Passage -

^^^^^^^^^^^^^^^^

Repairing a Toxic Board
Establish a board that employs an effective culture
Association boards are paradoxical creatures. They exist to create a consensus around an organization's priorities, but they are also meant to foster robust debate around challenging issues. Drift too far toward consensus, and you risk a rubber-stamp board. Drift in the other direction, and you risk open conflict. So it's unsurprising that, according to a 2022 PricewaterhouseCoopers (PwC) survey of corporate boards, nearly half of all board members would like to replace at least one of their colleagues.
A new report from the National Association of Corporate Directors, Culture as the Foundation: Building a High-Performance Board, explores the difficulty of threading that needle, and proposes a few solutions. As the report explains, the need for boards to get it right is more acute these days: In the post-COVID era, boards are asked to be more agile, transparent, diverse and accountable, which means "longstanding norms of behavior may no longer be effective or acceptable."

^^^^^^^^^^^^^^^^

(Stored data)

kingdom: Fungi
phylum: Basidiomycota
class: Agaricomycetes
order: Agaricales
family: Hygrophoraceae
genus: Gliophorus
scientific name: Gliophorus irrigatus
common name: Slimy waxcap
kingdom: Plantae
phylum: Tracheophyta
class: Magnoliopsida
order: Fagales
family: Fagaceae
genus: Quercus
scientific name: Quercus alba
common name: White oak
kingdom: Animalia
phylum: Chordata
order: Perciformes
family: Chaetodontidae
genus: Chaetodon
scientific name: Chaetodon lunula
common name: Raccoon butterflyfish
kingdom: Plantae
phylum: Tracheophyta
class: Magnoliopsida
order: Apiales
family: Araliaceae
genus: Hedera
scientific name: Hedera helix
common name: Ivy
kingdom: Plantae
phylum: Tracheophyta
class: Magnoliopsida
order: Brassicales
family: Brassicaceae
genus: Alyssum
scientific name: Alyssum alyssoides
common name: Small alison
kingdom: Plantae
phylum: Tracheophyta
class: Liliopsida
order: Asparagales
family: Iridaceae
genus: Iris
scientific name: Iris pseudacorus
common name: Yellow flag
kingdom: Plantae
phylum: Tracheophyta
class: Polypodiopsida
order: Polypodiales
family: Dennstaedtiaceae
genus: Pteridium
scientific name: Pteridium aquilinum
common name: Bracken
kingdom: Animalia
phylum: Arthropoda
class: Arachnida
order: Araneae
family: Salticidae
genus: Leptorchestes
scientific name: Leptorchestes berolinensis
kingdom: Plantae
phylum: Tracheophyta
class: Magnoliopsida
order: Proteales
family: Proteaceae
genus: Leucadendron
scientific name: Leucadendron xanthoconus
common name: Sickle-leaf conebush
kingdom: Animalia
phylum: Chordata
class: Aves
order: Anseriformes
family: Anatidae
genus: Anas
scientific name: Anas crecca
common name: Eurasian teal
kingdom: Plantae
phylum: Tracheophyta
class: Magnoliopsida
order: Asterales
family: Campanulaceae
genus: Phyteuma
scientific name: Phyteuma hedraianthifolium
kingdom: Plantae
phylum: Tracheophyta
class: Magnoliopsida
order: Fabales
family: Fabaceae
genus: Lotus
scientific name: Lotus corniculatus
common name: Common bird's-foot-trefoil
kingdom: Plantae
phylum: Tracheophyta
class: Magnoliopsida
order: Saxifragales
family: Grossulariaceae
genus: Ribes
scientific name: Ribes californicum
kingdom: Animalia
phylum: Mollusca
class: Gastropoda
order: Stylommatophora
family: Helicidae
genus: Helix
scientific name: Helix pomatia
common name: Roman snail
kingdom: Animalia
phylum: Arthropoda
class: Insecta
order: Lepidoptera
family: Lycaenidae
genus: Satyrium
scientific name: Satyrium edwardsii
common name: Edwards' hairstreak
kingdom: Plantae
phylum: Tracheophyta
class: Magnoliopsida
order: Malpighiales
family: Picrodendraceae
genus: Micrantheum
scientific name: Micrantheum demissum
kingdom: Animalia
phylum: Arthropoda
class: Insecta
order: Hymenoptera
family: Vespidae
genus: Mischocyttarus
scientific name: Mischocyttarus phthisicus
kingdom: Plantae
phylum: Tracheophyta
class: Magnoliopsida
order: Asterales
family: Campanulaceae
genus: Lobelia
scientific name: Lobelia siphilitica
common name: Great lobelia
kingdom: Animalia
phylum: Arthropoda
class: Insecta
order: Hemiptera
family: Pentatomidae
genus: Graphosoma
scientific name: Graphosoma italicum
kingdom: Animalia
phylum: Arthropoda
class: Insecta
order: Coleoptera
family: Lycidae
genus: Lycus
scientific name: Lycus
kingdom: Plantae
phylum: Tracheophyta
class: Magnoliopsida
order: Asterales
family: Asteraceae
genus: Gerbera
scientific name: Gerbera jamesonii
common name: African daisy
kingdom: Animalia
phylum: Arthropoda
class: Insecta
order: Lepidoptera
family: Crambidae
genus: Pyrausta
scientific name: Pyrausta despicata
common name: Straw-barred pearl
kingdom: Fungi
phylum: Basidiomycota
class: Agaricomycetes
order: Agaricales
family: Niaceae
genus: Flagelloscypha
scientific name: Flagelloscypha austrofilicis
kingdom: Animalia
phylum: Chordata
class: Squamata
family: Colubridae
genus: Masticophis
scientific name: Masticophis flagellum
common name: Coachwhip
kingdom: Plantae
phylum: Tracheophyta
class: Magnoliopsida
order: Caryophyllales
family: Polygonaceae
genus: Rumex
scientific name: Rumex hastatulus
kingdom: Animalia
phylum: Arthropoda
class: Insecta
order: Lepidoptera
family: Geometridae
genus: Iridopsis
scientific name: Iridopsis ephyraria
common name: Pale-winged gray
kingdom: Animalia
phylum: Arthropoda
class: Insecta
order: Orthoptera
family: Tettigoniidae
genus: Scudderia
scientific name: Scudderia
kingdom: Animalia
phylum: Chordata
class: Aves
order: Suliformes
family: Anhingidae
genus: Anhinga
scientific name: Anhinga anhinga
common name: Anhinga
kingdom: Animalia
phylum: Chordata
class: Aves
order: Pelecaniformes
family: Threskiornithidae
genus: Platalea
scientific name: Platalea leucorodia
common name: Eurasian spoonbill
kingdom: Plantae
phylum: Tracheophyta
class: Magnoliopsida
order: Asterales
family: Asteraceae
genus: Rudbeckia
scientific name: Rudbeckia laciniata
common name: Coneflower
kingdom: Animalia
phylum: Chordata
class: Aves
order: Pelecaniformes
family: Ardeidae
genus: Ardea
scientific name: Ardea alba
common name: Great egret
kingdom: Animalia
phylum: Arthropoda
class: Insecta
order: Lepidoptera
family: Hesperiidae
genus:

^^^^^^^^^^^^^^^^

What you will do -
#1 Return the part of the article on repairing a toxic board that opens with the words containing "Repairing a Toxic" and closes with "of their colleagues.".
#2 Resume the article on repairing a toxic board from the point where it stops.

Results by task -
#1
Repairing a Toxic Board
Establish a board that employs an effective culture
Association boards are paradoxical creatures. They exist to create a consensus around an organization's priorities, but they are also meant to foster robust debate around challenging issues. Drift too far toward consensus, and you risk a rubber-stamp board. Drift in the other direction, and you risk open conflict. So it's unsurprising that, according to a 2022 PricewaterhouseCoopers (PwC) survey of corporate boards, nearly half of all board members would like to replace at least one of their colleagues.

#2
To that end, the report, produced by a commission of corporate board leaders and subject-matter experts, emphasizes how a board can establish and enforce an effective culture. Its recommendations are bundled into three main themes: defining an optimal board culture, reinforcing its culture and behavioral norms and addressing "major cultural fault lines." Within those themes, the report comments on some familiar issues—the board’s relationship to management, silos, ineffective committees and more. But it’s worth a look especially for matters around those "cultural fault lines."